Saved entries
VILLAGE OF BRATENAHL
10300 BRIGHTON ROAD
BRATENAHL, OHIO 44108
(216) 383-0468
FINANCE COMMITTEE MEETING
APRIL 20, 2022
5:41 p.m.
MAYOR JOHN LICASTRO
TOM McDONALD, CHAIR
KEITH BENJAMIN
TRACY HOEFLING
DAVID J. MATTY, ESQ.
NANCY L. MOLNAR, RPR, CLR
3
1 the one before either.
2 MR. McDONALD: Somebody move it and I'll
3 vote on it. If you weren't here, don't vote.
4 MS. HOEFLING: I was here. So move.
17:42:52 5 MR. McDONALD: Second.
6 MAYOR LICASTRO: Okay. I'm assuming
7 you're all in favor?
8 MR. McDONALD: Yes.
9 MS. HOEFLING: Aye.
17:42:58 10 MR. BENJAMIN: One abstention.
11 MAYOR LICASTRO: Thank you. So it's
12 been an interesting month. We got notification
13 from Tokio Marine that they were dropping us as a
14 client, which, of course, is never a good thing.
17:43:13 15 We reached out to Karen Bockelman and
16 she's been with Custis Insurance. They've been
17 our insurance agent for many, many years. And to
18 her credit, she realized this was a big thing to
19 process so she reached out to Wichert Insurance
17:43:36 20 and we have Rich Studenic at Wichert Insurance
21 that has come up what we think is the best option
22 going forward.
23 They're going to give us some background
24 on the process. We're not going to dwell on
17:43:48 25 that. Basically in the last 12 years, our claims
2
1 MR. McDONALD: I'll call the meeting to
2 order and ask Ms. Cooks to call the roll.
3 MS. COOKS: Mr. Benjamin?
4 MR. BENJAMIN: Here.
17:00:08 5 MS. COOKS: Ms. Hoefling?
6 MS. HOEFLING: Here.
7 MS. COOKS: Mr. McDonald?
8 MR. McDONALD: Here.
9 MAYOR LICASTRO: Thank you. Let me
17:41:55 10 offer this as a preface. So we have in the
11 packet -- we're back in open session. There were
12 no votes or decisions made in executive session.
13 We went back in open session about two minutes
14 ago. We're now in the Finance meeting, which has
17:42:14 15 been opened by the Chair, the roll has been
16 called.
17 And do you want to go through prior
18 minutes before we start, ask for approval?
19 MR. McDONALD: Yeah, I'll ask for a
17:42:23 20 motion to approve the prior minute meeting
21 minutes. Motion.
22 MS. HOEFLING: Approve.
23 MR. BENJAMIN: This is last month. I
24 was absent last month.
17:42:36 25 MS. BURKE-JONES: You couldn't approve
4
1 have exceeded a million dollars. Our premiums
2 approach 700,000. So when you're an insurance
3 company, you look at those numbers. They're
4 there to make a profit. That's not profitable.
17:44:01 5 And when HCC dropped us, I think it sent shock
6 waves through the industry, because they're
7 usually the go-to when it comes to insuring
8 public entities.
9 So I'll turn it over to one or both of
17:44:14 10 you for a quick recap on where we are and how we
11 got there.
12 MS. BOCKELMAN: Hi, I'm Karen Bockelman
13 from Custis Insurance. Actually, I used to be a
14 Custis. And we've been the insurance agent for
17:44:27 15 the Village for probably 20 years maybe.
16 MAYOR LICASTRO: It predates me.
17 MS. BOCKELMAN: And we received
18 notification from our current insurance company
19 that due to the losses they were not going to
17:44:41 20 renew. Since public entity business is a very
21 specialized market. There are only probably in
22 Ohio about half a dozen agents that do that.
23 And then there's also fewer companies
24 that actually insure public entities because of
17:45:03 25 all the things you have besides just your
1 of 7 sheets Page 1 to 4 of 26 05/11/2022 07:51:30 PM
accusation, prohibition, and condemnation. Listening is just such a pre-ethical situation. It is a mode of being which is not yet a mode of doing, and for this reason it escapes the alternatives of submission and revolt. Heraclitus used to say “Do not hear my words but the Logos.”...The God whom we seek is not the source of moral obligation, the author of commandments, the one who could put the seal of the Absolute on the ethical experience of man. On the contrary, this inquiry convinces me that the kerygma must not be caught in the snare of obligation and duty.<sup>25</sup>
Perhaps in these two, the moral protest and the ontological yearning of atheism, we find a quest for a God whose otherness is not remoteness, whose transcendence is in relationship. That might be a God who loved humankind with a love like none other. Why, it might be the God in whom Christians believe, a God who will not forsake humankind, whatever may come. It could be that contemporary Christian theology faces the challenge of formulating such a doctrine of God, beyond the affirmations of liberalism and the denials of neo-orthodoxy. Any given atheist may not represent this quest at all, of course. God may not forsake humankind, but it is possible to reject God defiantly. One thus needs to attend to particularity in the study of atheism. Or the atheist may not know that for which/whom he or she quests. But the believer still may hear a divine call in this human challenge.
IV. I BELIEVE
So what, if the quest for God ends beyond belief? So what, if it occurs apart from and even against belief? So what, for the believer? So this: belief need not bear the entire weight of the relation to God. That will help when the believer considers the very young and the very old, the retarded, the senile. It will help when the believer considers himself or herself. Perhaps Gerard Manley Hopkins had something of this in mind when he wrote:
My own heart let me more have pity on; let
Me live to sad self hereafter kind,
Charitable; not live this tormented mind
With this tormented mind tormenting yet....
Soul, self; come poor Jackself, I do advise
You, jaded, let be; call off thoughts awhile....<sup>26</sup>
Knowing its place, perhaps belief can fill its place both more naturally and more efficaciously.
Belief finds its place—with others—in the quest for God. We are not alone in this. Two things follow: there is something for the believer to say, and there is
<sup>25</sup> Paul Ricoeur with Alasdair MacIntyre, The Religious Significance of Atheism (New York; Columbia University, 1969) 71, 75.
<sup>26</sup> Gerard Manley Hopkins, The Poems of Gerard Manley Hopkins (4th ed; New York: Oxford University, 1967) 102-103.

**WHAT TO DO:**
In full and without alteration, retype the entries above.

**RESULT:**
VILLAGE OF BRATENAHL
10300 BRIGHTON ROAD
BRATENAHL, OHIO 44108
(216) 383-0468
FINANCE COMMITTEE MEETING
APRIL 20, 2022
5:41 p.m.
MAYOR JOHN LICASTRO
TOM McDONALD, CHAIR
KEITH BENJAMIN
TRACY HOEFLING
DAVID J. MATTY, ESQ.
NANCY L. MOLNAR, RPR, CLR
3
1 the one before either.
2 MR. McDONALD: Somebody move it and I'll
3 vote on it. If you weren't here, don't vote.
4 MS. HOEFLING: I was here. So move.
17:42:52 5 MR. McDONALD: Second.
6 MAYOR LICASTRO: Okay. I'm assuming
7 you're all in favor?
8 MR. McDONALD: Yes.
9 MS. HOEFLING: Aye.
17:42:58 10 MR. BENJAMIN: One abstention.
11 MAYOR LICASTRO: Thank you. So it's
12 been an interesting month. We got notification
13 from Tokio Marine that they were dropping us as a
14 client, which, of course, is never a good thing.
17:43:13 15 We reached out to Karen Bockelman and
16 she's been with Custis Insurance. They've been
17 our insurance agent for many, many years. And to
18 her credit, she realized this was a big thing to
19 process so she reached out to Wichert Insurance
17:43:36 20 and we have Rich Studenic at Wichert Insurance
21 that has come up what we think is the best option
22 going forward.
23 They're going to give us some background
24 on the process. We're not going to dwell on
17:43:48 25 that. Basically in the last 12 years, our claims
2
1 MR. McDONALD: I'll call the meeting to
2 order and ask Ms. Cooks to call the roll.
3 MS. COOKS: Mr. Benjamin?
4 MR. BENJAMIN: Here.
17:00:08 5 MS. COOKS: Ms. Hoefling?
6 MS. HOEFLING: Here.
7 MS. COOKS: Mr. McDonald?
8 MR. McDONALD: Here.
9 MAYOR LICASTRO: Thank you. Let me
17:41:55 10 offer this as a preface. So we have in the
11 packet -- we're back in open session. There were
12 no votes or decisions made in executive session.
13 We went back in open session about two minutes
14 ago. We're now in the Finance meeting, which has
17:42:14 15 been opened by the Chair, the roll has been
16 called.
17 And do you want to go through prior
18 minutes before we start, ask for approval?
19 MR. McDONALD: Yeah, I'll ask for a
17:42:23 20 motion to approve the prior minute meeting
21 minutes. Motion.
22 MS. HOEFLING: Approve.
23 MR. BENJAMIN: This is last month. I
24 was absent last month.
17:42:36 25 MS. BURKE-JONES: You couldn't approve
4
1 have exceeded a million dollars. Our premiums
2 approach 700,000. So when you're an insurance
3 company, you look at those numbers. They're
4 there to make a profit. That's not profitable.
17:44:01 5 And when HCC dropped us, I think it sent shock
6 waves through the industry, because they're
7 usually the go-to when it comes to insuring
8 public entities.
9 So I'll turn it over to one or both of
17:44:14 10 you for a quick recap on where we are and how we
11 got there.
12 MS. BOCKELMAN: Hi, I'm Karen Bockelman
13 from Custis Insurance. Actually, I used to be a
14 Custis. And we've been the insurance agent for
17:44:27 15 the Village for probably 20 years maybe.
16 MAYOR LICASTRO: It predates me.
17 MS. BOCKELMAN: And we received
18 notification from our current insurance company
19 that due to the losses they were not going to
17:44:41 20 renew. Since public entity business is a very
21 specialized market. There are only probably in
22 Ohio about half a dozen agents that do that.
23 And then there's also fewer companies
24 that actually insure public entities because of
17:45:03 25 all the things you have besides just your
1 of 7 sheets Page 1 to 4 of 26 05/11/2022 07:51:30 PM
accusation, prohibition, and condemnation. Listening is just such a pre-ethical situation. It is a mode of being which is not yet a mode of doing, and for this reason it escapes the alternatives of submission and revolt. Heraclitus used to say “Do not hear my words but the Logos.”...The God whom we seek is not the source of moral obligation, the author of commandments, the one who could put the seal of the Absolute on the ethical experience of man. On the contrary, this inquiry convinces me that the kerygma must not be caught in the snare of obligation and duty.<sup>25</sup>
Perhaps in these two, the moral protest and the ontological yearning of atheism, we find a quest for a God whose otherness is not remoteness, whose transcendence is in relationship. That might be a God who loved humankind with a love like none other. Why, it might be the God in whom Christians believe, a God who will not forsake humankind, whatever may come. It could be that contemporary Christian theology faces the challenge of formulating such a doctrine of God, beyond the affirmations of liberalism and the denials of neo-orthodoxy. Any given atheist may not represent this quest at all, of course. God may not forsake humankind, but it is possible to reject God defiantly. One thus needs to attend to particularity in the study of atheism. Or the atheist may not know that for which/whom he or she quests. But the believer still may hear a divine call in this human challenge.
IV. I BELIEVE
So what, if the quest for God ends beyond belief? So what, if it occurs apart from and even against belief? So what, for the believer? So this: belief need not bear the entire weight of the relation to God. That will help when the believer considers the very young and the very old, the retarded, the senile. It will help when the believer considers himself or herself. Perhaps Gerard Manley Hopkins had something of this in mind when he wrote:
My own heart let me more have pity on; let
Me live to sad self hereafter kind,
Charitable; not live this tormented mind
With this tormented mind tormenting yet....
Soul, self; come poor Jackself, I do advise
You, jaded, let be; call off thoughts awhile....<sup>26</sup>
Knowing its place, perhaps belief can fill its place both more naturally and more efficaciously.
Belief finds its place—with others—in the quest for God. We are not alone in this. Two things follow: there is something for the believer to say, and there is
<sup>25</sup> Paul Ricoeur with Alasdair MacIntyre, The Religious Significance of Atheism (New York; Columbia University, 1969) 71, 75.
<sup>26</sup> Gerard Manley Hopkins, The Poems of Gerard Manley Hopkins (4th ed; New York: Oxford University, 1967) 102-103.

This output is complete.